7. Why blame the voters for the performance of the public servants?
Public servants and politicians quite simply, form a reflection of the people. When public servants get away with incompetence, cheating and lying, it simply means the majority of Filipinos tolerate those kinds of behavior. They tolerate it because it has become part of their own lifestyle. They see nothing wrong with it or are resigned to the notion that they cannot do anything about it.
Incompetence means accepting that the public servants’ mediocre work “will do” or in the Filipino vernacular “pwede na yan”.
Filipinos have been cheated on and lied to for decades but they still vote for the same types of bozos every election. It simply means that the Filipino people have lost their moral compass and cannot tell right from wrong anymore. In a lot of cases during election period, some Filipinos can be bought and are therefore, also corrupt.

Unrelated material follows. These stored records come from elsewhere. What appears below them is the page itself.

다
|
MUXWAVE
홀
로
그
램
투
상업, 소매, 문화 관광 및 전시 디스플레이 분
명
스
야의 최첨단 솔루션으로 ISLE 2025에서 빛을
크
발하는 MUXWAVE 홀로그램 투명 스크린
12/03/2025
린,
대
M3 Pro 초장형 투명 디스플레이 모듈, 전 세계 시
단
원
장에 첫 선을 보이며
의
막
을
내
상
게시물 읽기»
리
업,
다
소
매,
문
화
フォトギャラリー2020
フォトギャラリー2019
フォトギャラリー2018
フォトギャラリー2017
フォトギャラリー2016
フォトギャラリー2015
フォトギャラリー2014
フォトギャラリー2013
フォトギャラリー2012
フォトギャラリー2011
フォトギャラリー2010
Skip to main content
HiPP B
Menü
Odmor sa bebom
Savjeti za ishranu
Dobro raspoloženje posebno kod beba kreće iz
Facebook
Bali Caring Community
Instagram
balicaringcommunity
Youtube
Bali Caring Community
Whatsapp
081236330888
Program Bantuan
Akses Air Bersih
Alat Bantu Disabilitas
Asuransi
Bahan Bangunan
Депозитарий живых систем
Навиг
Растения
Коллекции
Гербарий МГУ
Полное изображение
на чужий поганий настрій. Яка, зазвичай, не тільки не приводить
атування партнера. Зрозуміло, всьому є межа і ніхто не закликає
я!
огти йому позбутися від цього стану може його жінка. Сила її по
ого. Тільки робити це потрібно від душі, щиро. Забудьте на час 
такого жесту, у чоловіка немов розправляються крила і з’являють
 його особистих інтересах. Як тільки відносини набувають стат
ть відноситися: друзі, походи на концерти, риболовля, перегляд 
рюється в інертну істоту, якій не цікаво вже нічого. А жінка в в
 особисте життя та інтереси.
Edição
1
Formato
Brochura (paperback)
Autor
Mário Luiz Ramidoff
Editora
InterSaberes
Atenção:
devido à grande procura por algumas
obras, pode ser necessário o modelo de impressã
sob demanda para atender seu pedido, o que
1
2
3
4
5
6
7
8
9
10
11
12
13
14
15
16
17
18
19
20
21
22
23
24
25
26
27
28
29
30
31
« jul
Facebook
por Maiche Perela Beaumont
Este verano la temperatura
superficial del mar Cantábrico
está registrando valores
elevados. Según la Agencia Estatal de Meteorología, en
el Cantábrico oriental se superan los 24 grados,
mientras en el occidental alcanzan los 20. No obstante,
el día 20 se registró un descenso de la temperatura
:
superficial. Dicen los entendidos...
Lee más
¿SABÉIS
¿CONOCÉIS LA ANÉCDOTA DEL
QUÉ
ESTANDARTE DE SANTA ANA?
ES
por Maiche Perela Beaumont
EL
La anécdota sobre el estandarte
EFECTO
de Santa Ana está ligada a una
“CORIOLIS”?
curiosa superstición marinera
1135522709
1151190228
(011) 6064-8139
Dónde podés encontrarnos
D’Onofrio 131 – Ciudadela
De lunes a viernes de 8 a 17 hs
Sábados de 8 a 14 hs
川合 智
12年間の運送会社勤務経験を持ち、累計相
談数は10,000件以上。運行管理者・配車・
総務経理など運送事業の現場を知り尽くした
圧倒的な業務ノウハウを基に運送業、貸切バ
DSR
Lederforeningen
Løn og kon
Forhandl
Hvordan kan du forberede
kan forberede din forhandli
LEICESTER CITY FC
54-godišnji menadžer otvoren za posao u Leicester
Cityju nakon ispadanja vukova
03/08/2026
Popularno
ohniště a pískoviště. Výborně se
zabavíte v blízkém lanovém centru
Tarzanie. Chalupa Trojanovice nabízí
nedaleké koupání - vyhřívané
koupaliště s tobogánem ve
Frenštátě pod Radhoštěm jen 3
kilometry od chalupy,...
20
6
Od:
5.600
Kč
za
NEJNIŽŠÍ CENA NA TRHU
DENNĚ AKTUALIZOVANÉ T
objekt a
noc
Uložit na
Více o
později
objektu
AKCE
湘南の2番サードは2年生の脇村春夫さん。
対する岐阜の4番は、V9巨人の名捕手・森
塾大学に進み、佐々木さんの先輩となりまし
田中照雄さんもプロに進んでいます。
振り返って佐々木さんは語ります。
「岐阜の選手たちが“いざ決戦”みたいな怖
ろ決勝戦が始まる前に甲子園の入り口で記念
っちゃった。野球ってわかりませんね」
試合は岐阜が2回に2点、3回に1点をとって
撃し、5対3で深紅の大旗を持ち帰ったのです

8. Why do you generalize? Not all Filipinos lack discipline.
Yes, not all Filipinos lack discipline but the majority does lack discipline. This is evident in the vast body of anecdotal evidence that supports these observations. The Philippines would have been a First World country by now if the majority did have discipline.
Generalize is not the same as making an assertion about all individuals. A generalization is a statement about the character or properties of a set or collective. But the statement does not necessarily hold true for all elements of that set or collective.
We need to generalize the problem because we need solutions that address the needs and issues of the general public.
When we can accept generalizations like “Filipinas are the most beautiful women in the world” we should also be prepared to accept less-savoury generalizations like “Filipinos lack discipline”. It’s only fair, right?